Educational value points

  • The Bodhi or 'enlightenment tree’ is venerated as a symbol of the Buddha’s presence and as the tree beneath which he attained enlightenment and insight after years of searching and a long period of meditation. This sacred fig tree (Ficus religiosia) is claimed by devotees to be a direct descendant of the original tree.
  • Siddhartha Gautama is said to have meditated under the Bodhi tree and to have achieved enlightenment, or a perfect understanding about the nature of suffering, after which he became known as the Buddha. 'Suffering’ in this context refers to 'dukkha’, which is usually translated as suffering although it is a much broader term encompassing thoughts and feelings such as dissatisfaction and impermanence. 'Dukkha’ is a central concept in Buddhism and is the subject of the Four Noble Truths, which may be summarised as: life means suffering, the origin of suffering is attachment, cessation of suffering is possible, and there is a path to the end of suffering.

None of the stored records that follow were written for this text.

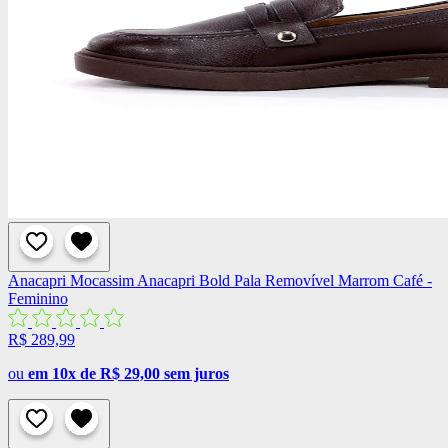
Anacapri
Mocassim Anacapri Bold Pala Removível Marrom Café -
Feminino
R$ 289,99
ou
em 10x de R$ 29,00 sem juros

  • In the clip Peter Harvey provides a political perspective on the Buddha’s teachings. Harvey claims that since the Buddha’s teaching about suffering is universal it was liberating to people in all the social classes that comprised the caste system in Indian society, applying equally to teachers, scholars, priests, princes, merchants, farmers and outcasts; it also applied to women as well as men. The Indian Constitution, adopted in 1950, formally outlawed discrimination based on caste; however, in contemporary Indian society the lower classes, sometimes referred to as 'untouchables’, still experience discrimination.
  • The Mahabodhi Temple Complex is one of the most revered and sanctified places in the world and the grandest Buddhist temple from the early period still standing in India. The first temple was built by Emperor Asoka in the 3rd century BCE and the present 50 m high temple, which was built on top of the first temple, dates from the 5th or 6th century CE. UNESCO granted the temple complex World Heritage status in 2002.
  • The clip traces something of the history of physical representations of the Buddha at Bodh Gaya, beginning with the earliest representation, the Buddha’s footprints in stone. Although Buddhist scholars are divided over whether the Buddha actually prohibited images of himself being made, they agree that early Buddhist art usually used motifs associated with his life or symbols such as the empty throne, the umbrella, the Bodhi tree and the Wheel of Law. Some scholars see the footprints, or Buddhapada, at Mahabodhi as the exception to the rule. Buddhapada are usually associated with the Wheel of Law and at Mahabodhi the stone footprints are enclosed in a circle.
  • Later Buddhist art contains numerous representations of the Buddha and all the statues shown in the clip depict the Buddha in 'mudra’ or positions associated with enlightenment. At least one statue shows the Buddha with all five fingers of the right hand extended to touch the ground and the left held flat in his lap in the position of meditation. This position signals that the Buddha is about to reach enlightenment under the Bodhi tree. Other statues show both hands clasped in the lap, indicating the role of meditation in achieving enlightenment.